### Seçilen Metin
-=-=-
ANA SAYFA             SURELER    KONULAR

 

MU’MİN

13

/

17

هُوَ الَّذِي يُرِيكُمْ آيَاتِهِ وَيُنَزِّلُ لَكُم مِّنَ السَّمَاءِ رِزْقاً وَمَا يَتَذَكَّرُ إِلَّا مَن يُنِيبُ {13} فَادْعُوا اللَّهَ مُخْلِصِينَ لَهُ الدِّينَ وَلَوْ كَرِهَ الْكَافِرُونَ {14}

رَفِيعُ الدَّرَجَاتِ ذُو الْعَرْشِ يُلْقِي الرُّوحَ مِنْ أَمْرِهِ عَلَى مَن يَشَاءُ مِنْ عِبَادِهِ لِيُنذِرَ يَوْمَ التَّلَاقِ {15} يَوْمَ هُم بَارِزُونَ لَا يَخْفَى عَلَى اللَّهِ مِنْهُمْ شَيْءٌ لِّمَنِ الْمُلْكُ الْيَوْمَ لِلَّهِ الْوَاحِدِ الْقَهَّارِ {16} الْيَوْمَ تُجْزَى كُلُّ نَفْسٍ بِمَا كَسَبَتْ لَا ظُلْمَ الْيَوْمَ إِنَّ اللَّهَ سَرِيعُ الْحِسَابِ {17}

 

13. O, ayetlerini size gösteren ve gökten size bir rızık indirendir. Buna rağmen ancak dönenler öğüt alır.

14. Öyle ise kafirler hoş görmese de dini yalnız Allah'a halis kılanlar olarak O'na dua edin.

15. O, dereceleri yükseltendir, Arş'ın sahibidir. Kavuşma günü ile korkutmak için kendi emrinden ruhu kullarından dilediği kimseye gönderir.

16. O gün onlar oraya çıkarlar. Onların hiçbir şeyleri Allah'a gizli kalmaz. "Bugün mülk kimindir? Tek ve kahhar olan Allah'ındır."

17. Bugünde herkese kazandığının karşılığı verilir. Bugün zulüm etmek yoktur. Şüphesiz Allah hesabı pek çabuk görendir.

 

"O, ayetlerini" tevhid ve kudretinin delillerini "size gösteren ve gökten size bir rızık indirendir."

 

Yüce Allah bu buyruğunda ayetleri açıkça göstermeyi ve rızkı indirmeyi bir arada zikretmiş bulunmaktadır. Çünkü ayetlerle din ayakta durur, rızık ile de beden ayakta durur. Burada sözü edilen ayetler gökler, yerler, onlarda bulunanlar, ikisi arasında bulunan güneş, ay, yıldızlar, rüzgarlar, bulutlar, buharlar, nehirler, pınarlar, dağlar, ağaçlar ve helak olmuş toplumların bıraktıkları izlerdir.
-=-=-
### Kayıtlı Veriler
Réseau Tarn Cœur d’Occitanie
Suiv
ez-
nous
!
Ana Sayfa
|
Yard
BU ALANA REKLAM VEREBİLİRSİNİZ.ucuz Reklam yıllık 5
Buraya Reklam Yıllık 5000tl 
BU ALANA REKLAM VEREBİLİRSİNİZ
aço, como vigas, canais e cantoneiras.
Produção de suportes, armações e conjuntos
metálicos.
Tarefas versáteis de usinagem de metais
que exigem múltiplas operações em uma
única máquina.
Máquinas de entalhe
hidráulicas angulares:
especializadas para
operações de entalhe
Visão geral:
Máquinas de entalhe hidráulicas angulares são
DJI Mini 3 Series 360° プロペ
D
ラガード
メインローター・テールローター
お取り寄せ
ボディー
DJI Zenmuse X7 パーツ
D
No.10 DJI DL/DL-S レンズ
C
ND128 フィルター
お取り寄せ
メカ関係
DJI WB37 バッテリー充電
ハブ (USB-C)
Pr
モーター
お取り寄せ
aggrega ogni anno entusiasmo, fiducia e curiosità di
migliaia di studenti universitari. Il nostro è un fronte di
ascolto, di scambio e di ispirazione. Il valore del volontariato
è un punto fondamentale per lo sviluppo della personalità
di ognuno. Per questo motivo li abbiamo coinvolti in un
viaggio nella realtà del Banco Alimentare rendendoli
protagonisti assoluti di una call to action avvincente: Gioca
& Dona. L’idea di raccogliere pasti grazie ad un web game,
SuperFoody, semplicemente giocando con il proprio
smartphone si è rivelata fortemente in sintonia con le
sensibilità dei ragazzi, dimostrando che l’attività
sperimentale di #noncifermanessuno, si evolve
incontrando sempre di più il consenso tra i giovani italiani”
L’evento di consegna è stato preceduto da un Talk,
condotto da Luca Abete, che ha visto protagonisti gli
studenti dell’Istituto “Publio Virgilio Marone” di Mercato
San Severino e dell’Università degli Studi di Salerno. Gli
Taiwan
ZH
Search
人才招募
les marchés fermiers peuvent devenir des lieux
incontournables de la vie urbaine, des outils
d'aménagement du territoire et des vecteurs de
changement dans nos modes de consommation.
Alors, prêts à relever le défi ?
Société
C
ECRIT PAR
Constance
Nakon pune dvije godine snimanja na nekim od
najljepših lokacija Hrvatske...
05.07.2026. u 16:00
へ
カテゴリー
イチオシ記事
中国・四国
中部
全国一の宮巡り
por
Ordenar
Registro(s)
-=-=-
### Görev Yönergesi
Mü'min suresi metninden "14. Öyle ise" sözleriyle başlayıp "pek çabuk görendir." sözleri de dahil olmak üzere devam eden kısmı hiç değiştirmeden çıkarın. Bu görevde materyalin hiçbir rolü yoktur.

### Yanıt Aşağıda
14. Öyle ise kafirler hoş görmese de dini yalnız Allah'a halis kılanlar olarak O'na dua edin.

15. O, dereceleri yükseltendir, Arş'ın sahibidir. Kavuşma günü ile korkutmak için kendi emrinden ruhu kullarından dilediği kimseye gönderir.

16. O gün onlar oraya çıkarlar. Onların hiçbir şeyleri Allah'a gizli kalmaz. "Bugün mülk kimindir? Tek ve kahhar olan Allah'ındır."

17. Bugünde herkese kazandığının karşılığı verilir. Bugün zulüm etmek yoktur. Şüphesiz Allah hesabı pek çabuk görendir.